Les chauffeurs estiment que la durée de validité de trois ans est trop courte ; ils exigent 10 ans. Ils contestent la restriction de l’accès à  la profession aux salariés.

Après avoir dérogé à certaines dispositions concernant le nouveau Code de la route, et notamment en faveur de conducteurs d’engins agricoles dispensés du contrôle de documents en attendant de trouver une solution, l’Etat fera-t-il à nouveau des concessions, concernant cette fois-ci les chauffeurs de taxis ? Ces derniers ne savent pas vraiment où donner de la tête pour renouveler leurs documents de travail.
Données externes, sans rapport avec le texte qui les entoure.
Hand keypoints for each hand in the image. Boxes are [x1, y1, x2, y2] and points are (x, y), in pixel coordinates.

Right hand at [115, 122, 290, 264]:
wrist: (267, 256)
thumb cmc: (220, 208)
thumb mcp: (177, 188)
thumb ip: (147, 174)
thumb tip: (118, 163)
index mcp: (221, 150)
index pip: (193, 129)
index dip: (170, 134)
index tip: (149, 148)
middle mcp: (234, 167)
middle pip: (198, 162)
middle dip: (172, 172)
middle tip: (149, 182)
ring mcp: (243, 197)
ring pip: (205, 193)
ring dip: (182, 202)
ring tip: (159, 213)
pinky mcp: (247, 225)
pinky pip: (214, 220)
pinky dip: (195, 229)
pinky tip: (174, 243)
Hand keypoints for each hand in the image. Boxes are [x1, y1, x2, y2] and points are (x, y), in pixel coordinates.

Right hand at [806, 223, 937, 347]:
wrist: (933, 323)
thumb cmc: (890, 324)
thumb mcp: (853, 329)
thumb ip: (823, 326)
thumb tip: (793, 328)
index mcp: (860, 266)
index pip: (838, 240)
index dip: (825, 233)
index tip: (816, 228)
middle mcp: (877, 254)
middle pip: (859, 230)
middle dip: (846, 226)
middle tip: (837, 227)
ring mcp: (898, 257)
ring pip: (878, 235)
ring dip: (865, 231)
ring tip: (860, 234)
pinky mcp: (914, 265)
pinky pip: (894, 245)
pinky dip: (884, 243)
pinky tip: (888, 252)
Certes, cette catégorie doit, comme tout le monde, faire les démarches pour remplacer le permis de conduire personnel en support papier par un permis électronique, mais, en plus, elle doit renouveler le permis professionnel, dit permis de confiance, qui donne accès à l’exercice de la profession de chauffeur de grand ou petit taxi. Un document qui est délivré sous certaines conditions, entre autres celles d’avoir un casier judiciaire vierge et de ne pas avoir un travail ailleurs. Car, il s’agit aussi, au passage, de nettoyer la profession en délivrant cette autorisation aux seules personnes qui en font leur seul gagne-pain.  
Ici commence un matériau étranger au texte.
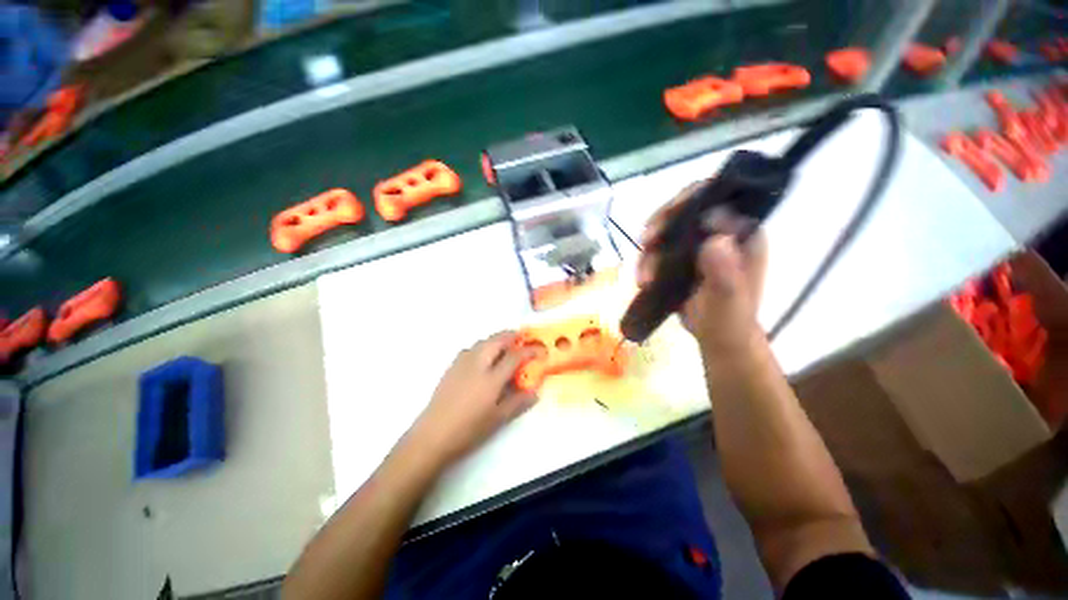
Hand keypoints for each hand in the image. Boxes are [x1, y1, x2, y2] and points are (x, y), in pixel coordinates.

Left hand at [406, 332, 537, 467]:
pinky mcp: (451, 367)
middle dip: (511, 336)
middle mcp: (477, 364)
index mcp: (492, 378)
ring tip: (504, 346)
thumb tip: (535, 392)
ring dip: (496, 339)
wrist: (433, 434)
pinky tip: (482, 358)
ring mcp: (462, 363)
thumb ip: (518, 402)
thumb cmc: (469, 429)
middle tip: (521, 338)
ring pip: (482, 342)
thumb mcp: (498, 419)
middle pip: (496, 340)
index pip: (514, 356)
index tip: (539, 350)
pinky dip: (482, 346)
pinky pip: (470, 348)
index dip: (529, 350)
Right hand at [637, 183, 768, 356]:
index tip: (664, 222)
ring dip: (650, 249)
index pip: (717, 198)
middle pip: (686, 208)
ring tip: (643, 277)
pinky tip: (643, 279)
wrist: (717, 336)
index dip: (688, 201)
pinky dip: (647, 260)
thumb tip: (714, 239)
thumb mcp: (729, 299)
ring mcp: (699, 243)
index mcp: (742, 233)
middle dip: (661, 223)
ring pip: (668, 229)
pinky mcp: (682, 255)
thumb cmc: (729, 320)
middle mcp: (721, 231)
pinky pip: (660, 247)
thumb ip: (725, 272)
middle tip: (645, 241)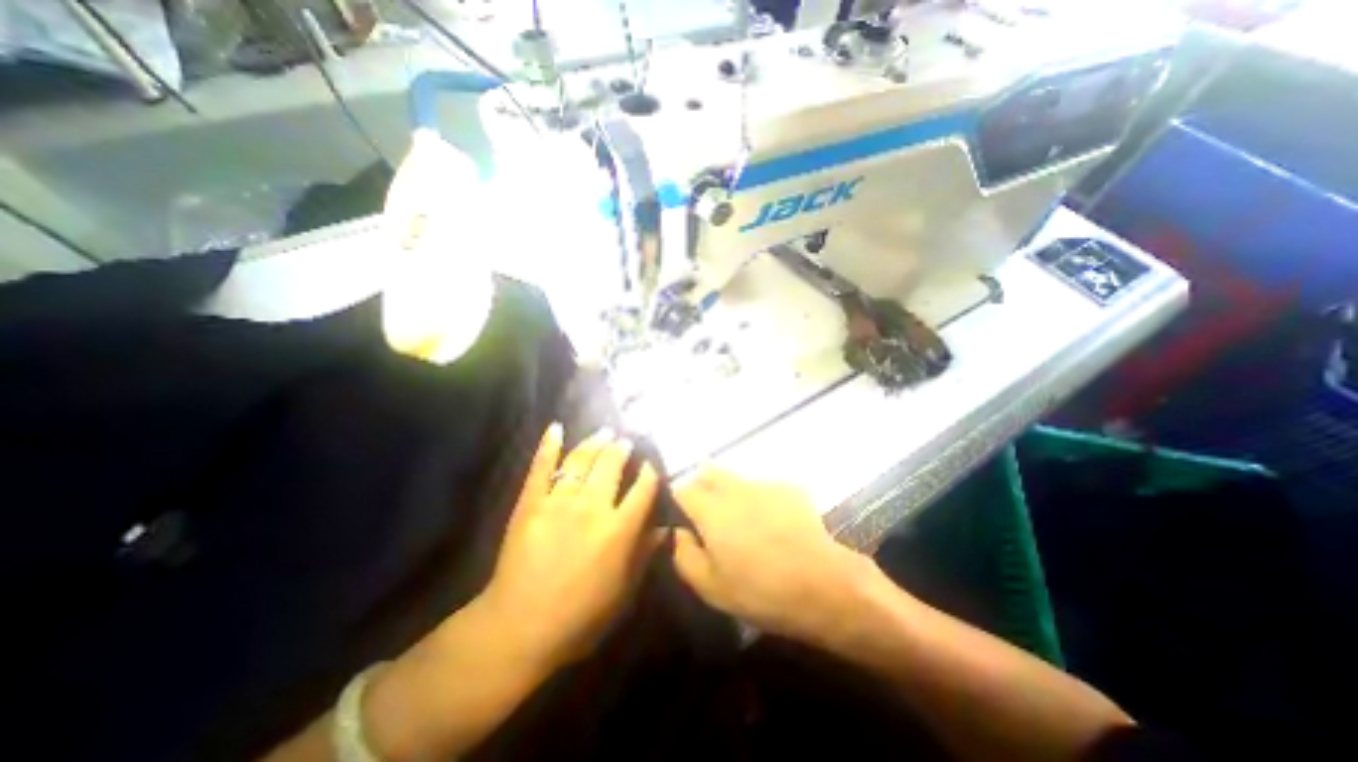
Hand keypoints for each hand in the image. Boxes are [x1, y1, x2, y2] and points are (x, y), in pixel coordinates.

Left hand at [481, 425, 663, 668]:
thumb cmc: (580, 616)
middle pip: (612, 465)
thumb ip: (645, 556)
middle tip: (626, 441)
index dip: (650, 473)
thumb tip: (666, 529)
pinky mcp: (530, 502)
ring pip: (581, 460)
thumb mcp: (623, 593)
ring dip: (595, 442)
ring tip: (604, 432)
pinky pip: (541, 467)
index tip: (651, 464)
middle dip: (622, 449)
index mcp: (619, 530)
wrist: (519, 627)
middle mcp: (592, 507)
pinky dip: (548, 446)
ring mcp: (559, 501)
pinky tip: (556, 428)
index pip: (643, 489)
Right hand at [669, 466, 880, 645]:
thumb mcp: (710, 587)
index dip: (678, 501)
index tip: (684, 518)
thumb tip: (679, 532)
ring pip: (736, 478)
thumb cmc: (760, 591)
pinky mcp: (789, 488)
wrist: (823, 585)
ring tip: (745, 523)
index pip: (682, 488)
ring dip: (731, 492)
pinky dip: (759, 499)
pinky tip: (774, 524)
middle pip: (707, 471)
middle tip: (709, 516)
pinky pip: (763, 486)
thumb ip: (684, 555)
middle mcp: (734, 488)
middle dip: (701, 486)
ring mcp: (764, 484)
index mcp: (711, 509)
La profession est réservée à ceux qui en font leur unique gagne-pain

Aujourd’hui, la wilaya du Grand Casablanca, dont les services ne pouvaient pas faire face au mouvement de renouvellement, a décentralisé cette opération au niveau des préfectures selon le lieu de résidence des détenteurs du permis de confiance. En effet, de source syndicale, on estime que le nombre de taxis en circulation dans le Grand Casablanca, toutes catégories confondues, serait supérieur à 14 000 unités. Avec une moyenne de 2 chauffeurs par voiture au minimum, le nombre de permis de confiance à renouveler atteint 28 000. Ce qui est effectivement très significatif.
Mais ce qui gêne le plus les syndicats de taxis, c’est que la durée de validité du permis de confiance qui est de 3 ans est, cette fois-ci, mentionnée de manière très visible sur le nouveau document, alors que sur l’ancien, elle n’était pas très apparente, et les agents de contrôle n’y prêtaient pas attention. Du coup, les syndicats de taxis estiment que la validité du permis de taxis devrait aller de pair avec celle du permis de conduire normal, c’est-à-dire de 10 ans après la période probatoire. Surtout que le renouvellement de ce document se révèle onéreux, soit entre 300 et 400 DH, à payer tous les 3 ans. De même, dans le passé, beaucoup de salariés du public et du privé faisaient le taxi le soir après les heures de bureau ou le week-end pour arrondir les fins de mois et parfois des permis de confiance avaient été délivrés à des candidats qui avaient des antécédents judiciaires. Du coup, ce nettoyage, salutaire pour la profession, est récusé par les concernés eux-mêmes.